Zircon were awarded funding from the RSSB, who play a major role in improving and regulating the safety of the railway industry, to undertake a feasibility study as part of the Remote Condition Monitoring Challenge. RSSB had identified ten unresolved challenges that prevent the full implementation of remote condition monitoring on the railway.
Zircon received funding to investigate a system that utilises the forward facing CCTV cameras on trains to detect unauthorised human presence within the boundary fence, whilst filtering out authorised human presence. Additionally, we also looked at whether the train CCTV feed could be used to identify the significant movement of the objects within the vicinity of the track that may adversely affect the passage of rolling stock or hinder the visibility of essential rail side infrastructures.

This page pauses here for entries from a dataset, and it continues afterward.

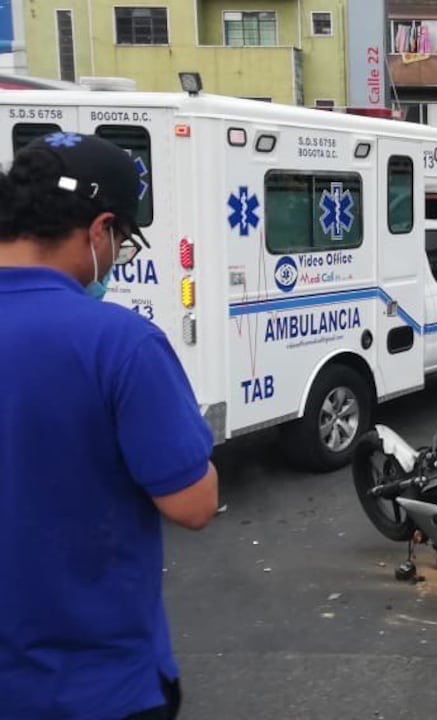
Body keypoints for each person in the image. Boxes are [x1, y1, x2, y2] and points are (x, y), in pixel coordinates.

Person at [0, 132, 219, 719]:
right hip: (95, 686)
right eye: (121, 238)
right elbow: (193, 504)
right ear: (98, 230)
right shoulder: (119, 343)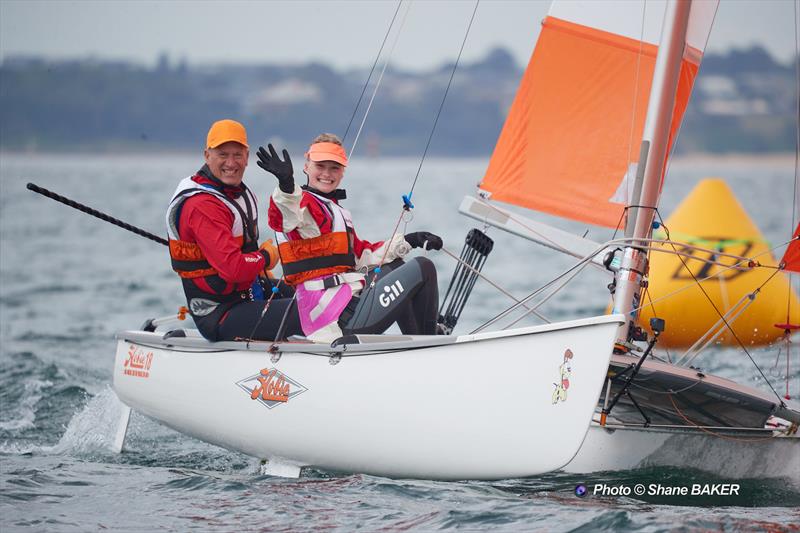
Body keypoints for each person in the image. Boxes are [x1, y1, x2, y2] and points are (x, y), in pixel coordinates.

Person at [259, 133, 443, 342]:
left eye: (334, 168)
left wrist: (410, 240)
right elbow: (284, 216)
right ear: (306, 165)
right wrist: (286, 184)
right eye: (320, 166)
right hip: (332, 319)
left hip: (346, 301)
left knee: (398, 266)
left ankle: (420, 342)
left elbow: (361, 255)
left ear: (343, 172)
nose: (327, 173)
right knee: (423, 267)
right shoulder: (303, 203)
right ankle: (430, 346)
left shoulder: (333, 208)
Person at [165, 119, 301, 341]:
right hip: (220, 314)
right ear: (207, 156)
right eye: (222, 154)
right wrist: (266, 257)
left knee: (316, 296)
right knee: (311, 308)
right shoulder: (203, 206)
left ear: (247, 157)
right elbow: (233, 269)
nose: (231, 162)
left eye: (237, 154)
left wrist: (287, 185)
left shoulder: (237, 194)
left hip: (247, 294)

As a feasibility study, we were called on to examine a high number of variables and potential design problems. For example, the system would be expected to function accurately in a variety of lighting and weather conditions, distinguish the difference between rail workers in ‘high-vis’ clothing and members of the public who have strayed inside the boundary of the track, and do all this from a moving platform whilst providing accurate position information.
With regards to detecting human incursion, the focus of the study was on our ability to detect human presence in a multitude of different lighting conditions, similar to those experienced on the daily journey of trains, and the ability to identify and differentiate authorised personnel from unauthorised human presence. During testing we found that the probability of detecting people over a variety of contrast and lighting conditions was surprisingly high, and following the inclusion of pre-configurable ‘high-vis’ parameters the identification of authorised presence was achievable.
Unlike detecting human presence, the ability to detect the movement of objects was slightly more complex and unfamiliar. As there is no way to define what the system should be searching for, the techniques used in previous object detection projects we had done would not necessarily be suitable. Our solution for this problem was to generate an ‘interest map’ of the journey landscape in order to compare CCTV footage from train journeys in order to monitor and identify changes in landscape. Our tests found that generating the map itself was easy, however monitoring changes against the map was less so, but still possible.
Currently, the entirety of the study has been completed off-train without representative CCTV footage, and is awaiting the opportunity for a train mounted trial in order to try and identify real life problems. It is our hope that once this system has been proven, the technology could be utilised to forewarn of further issues which have an impact on the levels of safety and performance of the railway.